▶ [Exercise task A]:
In the post about solar-powered light aircraft, can you give the passage again starting at "Mass is 658" and ending at "stay alert for.", changing "takeoff" to "liftoff"?
▶ [Exercise task B]:
According to the post about solar-powered light aircraft, why could 1kW of solar power help a Cessna 140 even though climbing takes far more power? Answer in one to three sentences.

▶ [Document text]:
◆ ◆ ◆ ◆ ◆ ◆ ◆
Re:Every pound counts (1)

TheRaven64 (641858) | about 3 years ago | (#36888098)

Depends on the aircraft. For a light aircraft, you could get about 1kW in typical usage, assuming about 5 square metres of wing surface that are useable. Let's see what that would do with a Cessna 140:

Mass is 658 kg, fully fuelled, and the maximum rate of climb is 3.5m/s. Assuming 100% efficiency, that would require about 20kW, but at practical levels, it's much more - probably close to the 63kW maximum output of the engine. However, in straight and level flight, the energy requirements for an aircraft are pretty small. After takeoff, that 1kW may not be enough to completely power you at cruising speed, but it should go a long way towards it. There are some ultralight aircraft that can already fly for over a day just on solar power. I'd be quite interested in something in the middle, that could recharge on the ground during a sunny day and could cruise on solar power for longer than I'd want to stay alert for.
◆ ◆ ◆ ◆ ◆ ◆ ◆
▶ [Information given]:
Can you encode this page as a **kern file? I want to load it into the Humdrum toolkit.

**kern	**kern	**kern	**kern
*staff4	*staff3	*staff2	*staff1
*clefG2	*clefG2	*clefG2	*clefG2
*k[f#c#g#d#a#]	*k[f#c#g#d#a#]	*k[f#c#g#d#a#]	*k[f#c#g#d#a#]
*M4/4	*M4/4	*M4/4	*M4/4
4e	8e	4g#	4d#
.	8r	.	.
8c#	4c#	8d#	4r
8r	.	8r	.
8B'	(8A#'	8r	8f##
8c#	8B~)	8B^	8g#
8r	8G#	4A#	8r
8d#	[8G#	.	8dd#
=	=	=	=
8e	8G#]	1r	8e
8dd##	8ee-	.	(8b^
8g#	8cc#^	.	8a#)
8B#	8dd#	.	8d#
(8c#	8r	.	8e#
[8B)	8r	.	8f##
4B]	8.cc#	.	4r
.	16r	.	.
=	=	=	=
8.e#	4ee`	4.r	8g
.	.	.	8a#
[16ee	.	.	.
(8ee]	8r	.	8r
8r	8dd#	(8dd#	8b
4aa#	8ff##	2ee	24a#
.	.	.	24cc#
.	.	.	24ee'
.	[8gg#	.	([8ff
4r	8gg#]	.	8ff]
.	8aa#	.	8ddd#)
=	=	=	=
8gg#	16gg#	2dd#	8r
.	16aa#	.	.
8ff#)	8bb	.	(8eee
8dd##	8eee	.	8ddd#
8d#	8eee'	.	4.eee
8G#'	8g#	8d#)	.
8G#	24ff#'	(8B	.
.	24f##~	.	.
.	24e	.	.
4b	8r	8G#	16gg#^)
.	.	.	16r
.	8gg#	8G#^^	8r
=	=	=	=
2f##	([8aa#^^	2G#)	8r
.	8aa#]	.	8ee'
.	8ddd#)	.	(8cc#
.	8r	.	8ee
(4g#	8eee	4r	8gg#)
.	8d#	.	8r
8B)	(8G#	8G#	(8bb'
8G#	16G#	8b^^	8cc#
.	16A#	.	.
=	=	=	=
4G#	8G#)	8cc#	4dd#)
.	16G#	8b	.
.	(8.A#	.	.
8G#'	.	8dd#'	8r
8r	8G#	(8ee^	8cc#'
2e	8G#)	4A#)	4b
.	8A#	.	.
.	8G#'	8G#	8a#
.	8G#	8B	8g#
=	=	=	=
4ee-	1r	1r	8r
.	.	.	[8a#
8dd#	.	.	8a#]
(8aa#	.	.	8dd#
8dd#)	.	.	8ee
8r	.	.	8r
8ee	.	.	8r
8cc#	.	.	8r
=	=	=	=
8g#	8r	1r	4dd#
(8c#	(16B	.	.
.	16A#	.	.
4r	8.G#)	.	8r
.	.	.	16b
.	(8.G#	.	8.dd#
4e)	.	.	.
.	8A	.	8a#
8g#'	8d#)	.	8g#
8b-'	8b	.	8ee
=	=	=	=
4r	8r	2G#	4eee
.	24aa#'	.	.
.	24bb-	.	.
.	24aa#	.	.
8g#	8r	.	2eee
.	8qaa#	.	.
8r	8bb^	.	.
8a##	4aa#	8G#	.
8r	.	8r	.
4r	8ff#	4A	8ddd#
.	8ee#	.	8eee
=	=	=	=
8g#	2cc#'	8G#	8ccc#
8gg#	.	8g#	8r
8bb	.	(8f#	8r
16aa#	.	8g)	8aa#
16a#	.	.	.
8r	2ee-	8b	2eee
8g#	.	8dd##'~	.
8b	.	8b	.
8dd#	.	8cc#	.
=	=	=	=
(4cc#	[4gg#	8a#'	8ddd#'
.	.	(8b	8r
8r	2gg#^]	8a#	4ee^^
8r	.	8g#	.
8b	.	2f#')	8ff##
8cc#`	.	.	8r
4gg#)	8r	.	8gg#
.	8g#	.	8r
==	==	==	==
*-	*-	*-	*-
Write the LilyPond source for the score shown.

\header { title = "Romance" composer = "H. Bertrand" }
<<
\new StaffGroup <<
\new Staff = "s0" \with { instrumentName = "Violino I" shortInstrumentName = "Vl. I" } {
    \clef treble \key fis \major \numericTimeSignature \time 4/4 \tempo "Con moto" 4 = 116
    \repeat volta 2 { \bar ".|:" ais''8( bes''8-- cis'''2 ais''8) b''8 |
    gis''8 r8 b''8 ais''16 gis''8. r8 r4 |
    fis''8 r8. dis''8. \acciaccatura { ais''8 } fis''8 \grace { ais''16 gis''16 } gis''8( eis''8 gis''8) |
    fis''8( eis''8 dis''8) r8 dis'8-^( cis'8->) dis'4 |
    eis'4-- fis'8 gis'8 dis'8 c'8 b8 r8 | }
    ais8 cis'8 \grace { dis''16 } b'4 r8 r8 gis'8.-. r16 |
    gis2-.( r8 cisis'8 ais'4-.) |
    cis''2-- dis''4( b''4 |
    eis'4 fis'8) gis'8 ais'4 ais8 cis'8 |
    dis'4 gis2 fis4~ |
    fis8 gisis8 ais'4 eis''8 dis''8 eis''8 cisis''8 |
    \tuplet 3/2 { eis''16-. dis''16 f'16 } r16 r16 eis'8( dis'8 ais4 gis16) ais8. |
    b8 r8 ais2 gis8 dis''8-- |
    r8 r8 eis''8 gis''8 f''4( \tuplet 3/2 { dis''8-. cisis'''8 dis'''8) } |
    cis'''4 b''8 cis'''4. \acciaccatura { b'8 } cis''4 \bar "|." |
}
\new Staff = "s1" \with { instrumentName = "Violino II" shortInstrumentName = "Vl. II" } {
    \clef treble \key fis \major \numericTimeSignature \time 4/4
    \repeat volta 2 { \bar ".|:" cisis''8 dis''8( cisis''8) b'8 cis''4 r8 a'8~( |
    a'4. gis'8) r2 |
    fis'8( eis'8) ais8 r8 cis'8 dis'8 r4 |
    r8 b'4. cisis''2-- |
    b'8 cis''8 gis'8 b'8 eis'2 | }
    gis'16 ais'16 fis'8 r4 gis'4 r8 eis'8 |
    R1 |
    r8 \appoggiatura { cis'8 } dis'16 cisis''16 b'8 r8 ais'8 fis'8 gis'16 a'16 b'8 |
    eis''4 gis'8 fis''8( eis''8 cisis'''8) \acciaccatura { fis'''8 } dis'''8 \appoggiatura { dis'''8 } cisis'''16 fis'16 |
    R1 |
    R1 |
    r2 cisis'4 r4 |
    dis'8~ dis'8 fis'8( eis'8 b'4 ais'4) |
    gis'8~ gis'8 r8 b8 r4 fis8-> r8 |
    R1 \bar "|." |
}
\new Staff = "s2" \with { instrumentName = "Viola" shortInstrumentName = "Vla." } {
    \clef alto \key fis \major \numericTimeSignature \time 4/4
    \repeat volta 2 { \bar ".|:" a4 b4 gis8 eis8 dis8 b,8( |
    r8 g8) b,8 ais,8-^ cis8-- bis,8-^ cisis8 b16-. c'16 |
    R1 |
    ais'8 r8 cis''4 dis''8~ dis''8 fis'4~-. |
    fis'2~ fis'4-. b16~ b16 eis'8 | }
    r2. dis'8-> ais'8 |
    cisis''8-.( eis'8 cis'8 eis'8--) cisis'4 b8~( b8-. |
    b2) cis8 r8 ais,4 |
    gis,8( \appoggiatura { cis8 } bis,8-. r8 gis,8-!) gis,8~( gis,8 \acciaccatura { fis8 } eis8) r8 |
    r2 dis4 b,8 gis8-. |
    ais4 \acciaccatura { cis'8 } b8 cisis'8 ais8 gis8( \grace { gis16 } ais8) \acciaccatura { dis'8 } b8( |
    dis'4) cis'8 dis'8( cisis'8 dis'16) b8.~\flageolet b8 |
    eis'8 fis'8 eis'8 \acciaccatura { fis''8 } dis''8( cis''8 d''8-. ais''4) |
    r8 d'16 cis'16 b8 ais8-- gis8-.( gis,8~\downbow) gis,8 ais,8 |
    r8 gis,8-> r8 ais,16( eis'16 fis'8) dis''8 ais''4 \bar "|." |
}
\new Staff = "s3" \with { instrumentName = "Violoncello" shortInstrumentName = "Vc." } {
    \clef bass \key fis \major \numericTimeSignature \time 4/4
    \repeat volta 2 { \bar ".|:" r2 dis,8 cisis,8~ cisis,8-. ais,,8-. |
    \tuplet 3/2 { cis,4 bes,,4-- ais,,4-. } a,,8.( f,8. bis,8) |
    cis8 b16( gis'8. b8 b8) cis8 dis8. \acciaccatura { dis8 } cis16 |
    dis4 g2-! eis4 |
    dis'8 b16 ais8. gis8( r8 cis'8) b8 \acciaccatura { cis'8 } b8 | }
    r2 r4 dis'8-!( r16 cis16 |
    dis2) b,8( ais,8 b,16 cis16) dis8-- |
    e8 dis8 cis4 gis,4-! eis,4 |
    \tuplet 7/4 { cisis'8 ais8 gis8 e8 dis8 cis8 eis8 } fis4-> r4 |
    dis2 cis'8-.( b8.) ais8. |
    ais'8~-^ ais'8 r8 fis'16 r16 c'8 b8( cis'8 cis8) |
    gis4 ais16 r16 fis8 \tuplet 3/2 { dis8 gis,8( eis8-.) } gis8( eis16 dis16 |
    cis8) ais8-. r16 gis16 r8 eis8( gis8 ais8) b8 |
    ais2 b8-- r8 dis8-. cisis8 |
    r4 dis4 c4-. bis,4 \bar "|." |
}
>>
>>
◆ ◆ ◆ ◆ ◆ ◆ ◆
▶ [Task answer A]:
Mass is 658 kg, fully fuelled, and the maximum rate of climb is 3.5m/s. Assuming 100% efficiency, that would require about 20kW, but at practical levels, it's much more - probably close to the 63kW maximum output of the engine. However, in straight and level flight, the energy requirements for an aircraft are pretty small. After liftoff, that 1kW may not be enough to completely power you at cruising speed, but it should go a long way towards it. There are some ultralight aircraft that can already fly for over a day just on solar power. I'd be quite interested in something in the middle, that could recharge on the ground during a sunny day and could cruise on solar power for longer than I'd want to stay alert for.

▶ [Task answer B]:
Climbing at the maximum rate would need about 20kW at 100% efficiency and close to the engine's 63kW maximum in practice. In straight and level flight, though, an aircraft's energy requirements are pretty small. After takeoff, 1kW may not fully power the plane at cruising speed, but it should go a long way toward it.